Districts offer advice on how to integrate technology with an emphasis on coaching teachers first.
Instructional technology specialists are the core of the professional development plan at Forsyth County Schools in Cumming, Ga., 40 miles north of Atlanta. “If you’re going to use technology in your classrooms, make sure you have the people to carry out the training,” says Coordinator of Instructional Technology Jill Earman, whose district has about 5,000 teachers and staff serving almost 45,000 students. “We would not be where we are with technology integration without the 50 people dedicated to teaching people to use the technology.”
Teachers have to be proficient in using the district’s LMS, itslearning, which has become central to the way the district operates — there are not even days off for bad weather in Forsyth County, as lessons are delivered to homebound students through the LMS. An instructional technology team travels among the district’s 35 schools, providing training focused on, but not limited to, the LMS. Each school also has a dedicated technology specialist(some high schools have two) who rotates through classrooms, co-teaching and modeling ways that technology can be used to support and extend the curriculum, Earman says.
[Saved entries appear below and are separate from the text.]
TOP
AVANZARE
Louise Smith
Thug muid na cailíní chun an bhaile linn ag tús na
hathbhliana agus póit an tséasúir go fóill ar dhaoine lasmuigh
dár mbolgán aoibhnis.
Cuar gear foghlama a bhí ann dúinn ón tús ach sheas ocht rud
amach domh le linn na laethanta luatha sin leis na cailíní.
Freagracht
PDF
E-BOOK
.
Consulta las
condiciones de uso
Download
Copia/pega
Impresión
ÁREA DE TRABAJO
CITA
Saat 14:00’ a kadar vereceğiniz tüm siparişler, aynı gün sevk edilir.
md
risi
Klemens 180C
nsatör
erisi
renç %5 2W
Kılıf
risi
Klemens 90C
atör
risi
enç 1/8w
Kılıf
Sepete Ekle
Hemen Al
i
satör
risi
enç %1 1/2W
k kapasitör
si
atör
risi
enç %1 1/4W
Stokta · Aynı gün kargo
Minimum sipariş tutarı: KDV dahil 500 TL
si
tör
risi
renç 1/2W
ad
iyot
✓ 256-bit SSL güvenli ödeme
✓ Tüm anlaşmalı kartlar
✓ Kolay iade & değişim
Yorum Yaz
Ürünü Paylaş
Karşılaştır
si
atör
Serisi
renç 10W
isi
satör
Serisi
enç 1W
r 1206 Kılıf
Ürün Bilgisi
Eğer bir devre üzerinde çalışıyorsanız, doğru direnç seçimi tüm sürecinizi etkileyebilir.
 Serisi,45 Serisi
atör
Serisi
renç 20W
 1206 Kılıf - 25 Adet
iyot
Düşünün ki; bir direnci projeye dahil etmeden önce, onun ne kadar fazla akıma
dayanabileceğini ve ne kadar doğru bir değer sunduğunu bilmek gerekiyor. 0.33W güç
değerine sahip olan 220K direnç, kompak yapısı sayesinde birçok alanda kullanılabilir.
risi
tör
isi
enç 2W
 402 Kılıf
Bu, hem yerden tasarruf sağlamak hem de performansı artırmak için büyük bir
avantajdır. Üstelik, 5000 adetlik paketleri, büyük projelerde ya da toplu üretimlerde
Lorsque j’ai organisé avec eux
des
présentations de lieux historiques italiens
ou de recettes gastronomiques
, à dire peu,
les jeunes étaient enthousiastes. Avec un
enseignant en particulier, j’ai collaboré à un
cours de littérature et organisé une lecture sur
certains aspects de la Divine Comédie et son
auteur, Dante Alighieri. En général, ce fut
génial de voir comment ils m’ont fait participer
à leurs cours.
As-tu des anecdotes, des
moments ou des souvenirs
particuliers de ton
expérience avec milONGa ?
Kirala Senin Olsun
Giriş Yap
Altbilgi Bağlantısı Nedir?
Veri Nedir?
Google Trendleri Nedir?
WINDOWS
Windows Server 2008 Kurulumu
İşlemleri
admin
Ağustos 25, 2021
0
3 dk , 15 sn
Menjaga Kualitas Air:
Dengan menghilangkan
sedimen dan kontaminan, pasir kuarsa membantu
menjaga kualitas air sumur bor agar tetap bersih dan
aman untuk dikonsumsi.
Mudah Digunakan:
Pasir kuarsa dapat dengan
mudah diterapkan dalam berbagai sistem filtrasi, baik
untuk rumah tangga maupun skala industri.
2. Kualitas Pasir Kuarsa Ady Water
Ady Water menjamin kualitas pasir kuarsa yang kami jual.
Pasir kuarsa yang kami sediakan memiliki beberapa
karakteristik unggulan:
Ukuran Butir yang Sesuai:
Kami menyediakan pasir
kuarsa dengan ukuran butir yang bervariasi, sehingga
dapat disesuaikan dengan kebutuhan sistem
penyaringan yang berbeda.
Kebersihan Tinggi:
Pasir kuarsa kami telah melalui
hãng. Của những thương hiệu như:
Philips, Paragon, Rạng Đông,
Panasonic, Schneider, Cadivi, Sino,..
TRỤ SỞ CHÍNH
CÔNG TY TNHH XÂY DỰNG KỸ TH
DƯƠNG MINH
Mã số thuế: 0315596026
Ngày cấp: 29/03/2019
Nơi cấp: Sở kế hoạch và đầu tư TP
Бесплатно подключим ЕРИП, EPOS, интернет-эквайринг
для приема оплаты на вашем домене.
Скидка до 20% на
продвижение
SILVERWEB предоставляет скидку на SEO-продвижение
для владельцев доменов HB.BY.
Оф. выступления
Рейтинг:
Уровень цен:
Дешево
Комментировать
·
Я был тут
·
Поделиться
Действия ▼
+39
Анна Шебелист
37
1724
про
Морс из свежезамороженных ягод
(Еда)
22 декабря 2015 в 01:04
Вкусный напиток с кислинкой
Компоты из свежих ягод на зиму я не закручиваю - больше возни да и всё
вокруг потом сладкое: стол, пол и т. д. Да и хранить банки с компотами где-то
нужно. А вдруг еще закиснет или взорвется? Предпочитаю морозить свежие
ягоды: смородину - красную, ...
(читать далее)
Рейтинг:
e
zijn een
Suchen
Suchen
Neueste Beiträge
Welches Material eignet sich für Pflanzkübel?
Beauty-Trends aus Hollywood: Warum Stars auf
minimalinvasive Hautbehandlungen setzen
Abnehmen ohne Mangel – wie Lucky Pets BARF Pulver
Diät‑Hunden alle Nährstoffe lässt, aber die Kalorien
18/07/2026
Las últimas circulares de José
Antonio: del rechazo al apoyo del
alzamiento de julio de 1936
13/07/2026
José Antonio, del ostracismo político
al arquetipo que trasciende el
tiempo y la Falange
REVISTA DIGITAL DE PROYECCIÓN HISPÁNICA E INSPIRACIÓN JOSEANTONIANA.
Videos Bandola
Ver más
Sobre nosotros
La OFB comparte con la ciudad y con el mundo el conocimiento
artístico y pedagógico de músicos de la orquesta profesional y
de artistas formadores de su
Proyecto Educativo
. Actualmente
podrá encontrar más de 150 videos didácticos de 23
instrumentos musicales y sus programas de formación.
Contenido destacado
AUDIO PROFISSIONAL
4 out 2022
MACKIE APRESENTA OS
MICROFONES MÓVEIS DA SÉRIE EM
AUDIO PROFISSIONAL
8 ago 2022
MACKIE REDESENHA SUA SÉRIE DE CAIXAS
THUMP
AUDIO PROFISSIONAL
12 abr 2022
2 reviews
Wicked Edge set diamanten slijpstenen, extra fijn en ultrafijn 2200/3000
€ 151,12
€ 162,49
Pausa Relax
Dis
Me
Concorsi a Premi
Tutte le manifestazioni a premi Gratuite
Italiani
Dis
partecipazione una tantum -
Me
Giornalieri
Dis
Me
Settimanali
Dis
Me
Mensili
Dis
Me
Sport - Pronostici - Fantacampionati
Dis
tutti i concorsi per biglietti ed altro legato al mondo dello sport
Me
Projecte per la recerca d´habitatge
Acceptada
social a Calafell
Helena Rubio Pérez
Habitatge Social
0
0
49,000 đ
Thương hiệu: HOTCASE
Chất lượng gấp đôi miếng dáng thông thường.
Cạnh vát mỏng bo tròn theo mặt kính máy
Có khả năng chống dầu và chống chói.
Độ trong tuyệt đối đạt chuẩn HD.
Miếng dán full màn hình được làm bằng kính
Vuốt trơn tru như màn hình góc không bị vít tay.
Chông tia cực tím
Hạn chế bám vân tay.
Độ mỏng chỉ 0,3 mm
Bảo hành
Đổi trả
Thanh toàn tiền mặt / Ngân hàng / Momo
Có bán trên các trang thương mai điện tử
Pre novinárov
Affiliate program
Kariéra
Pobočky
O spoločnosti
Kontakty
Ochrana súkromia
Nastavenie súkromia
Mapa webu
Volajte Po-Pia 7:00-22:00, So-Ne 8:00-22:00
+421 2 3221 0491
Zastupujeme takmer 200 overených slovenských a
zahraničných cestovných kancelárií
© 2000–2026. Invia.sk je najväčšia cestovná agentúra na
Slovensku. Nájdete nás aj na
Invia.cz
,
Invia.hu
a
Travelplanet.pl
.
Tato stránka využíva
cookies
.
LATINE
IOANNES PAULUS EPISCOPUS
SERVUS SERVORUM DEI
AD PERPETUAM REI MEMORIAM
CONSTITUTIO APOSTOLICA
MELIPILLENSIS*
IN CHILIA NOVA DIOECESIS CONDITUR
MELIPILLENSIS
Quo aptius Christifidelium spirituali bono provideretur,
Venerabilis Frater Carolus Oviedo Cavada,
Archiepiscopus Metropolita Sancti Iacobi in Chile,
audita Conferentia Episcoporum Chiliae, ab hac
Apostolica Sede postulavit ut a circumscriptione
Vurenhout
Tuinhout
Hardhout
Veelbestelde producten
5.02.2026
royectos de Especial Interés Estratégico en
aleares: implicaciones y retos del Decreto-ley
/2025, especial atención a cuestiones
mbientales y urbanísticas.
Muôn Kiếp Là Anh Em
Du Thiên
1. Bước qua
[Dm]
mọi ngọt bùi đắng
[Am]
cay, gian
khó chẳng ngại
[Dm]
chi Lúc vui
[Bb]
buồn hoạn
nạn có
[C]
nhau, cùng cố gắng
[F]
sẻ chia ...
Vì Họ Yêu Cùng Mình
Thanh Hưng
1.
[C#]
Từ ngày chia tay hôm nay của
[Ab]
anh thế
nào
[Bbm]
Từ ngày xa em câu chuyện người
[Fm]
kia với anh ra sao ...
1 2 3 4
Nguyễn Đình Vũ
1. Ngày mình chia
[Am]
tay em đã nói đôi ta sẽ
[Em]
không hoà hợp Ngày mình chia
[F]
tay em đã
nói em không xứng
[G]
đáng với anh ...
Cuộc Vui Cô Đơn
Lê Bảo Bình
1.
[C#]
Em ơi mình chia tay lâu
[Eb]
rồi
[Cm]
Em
The LMS also is there to serve the learning needs of teachers, who can access recordings of some of the professional development sessions offered by the district as well as an extensive collection of training webinars through itsLearning, she says.
“We have to offer ways for teachers to get the training they need when they need it,” Earman says. “That’s the just-in-time support the ITSes offer. There has to be respect for all that teachers have to do, and there has to be follow-up to make sure they’re not struggling with new skills. The old ‘sit-and-get,’ one-time event model of professional development doesn’t work."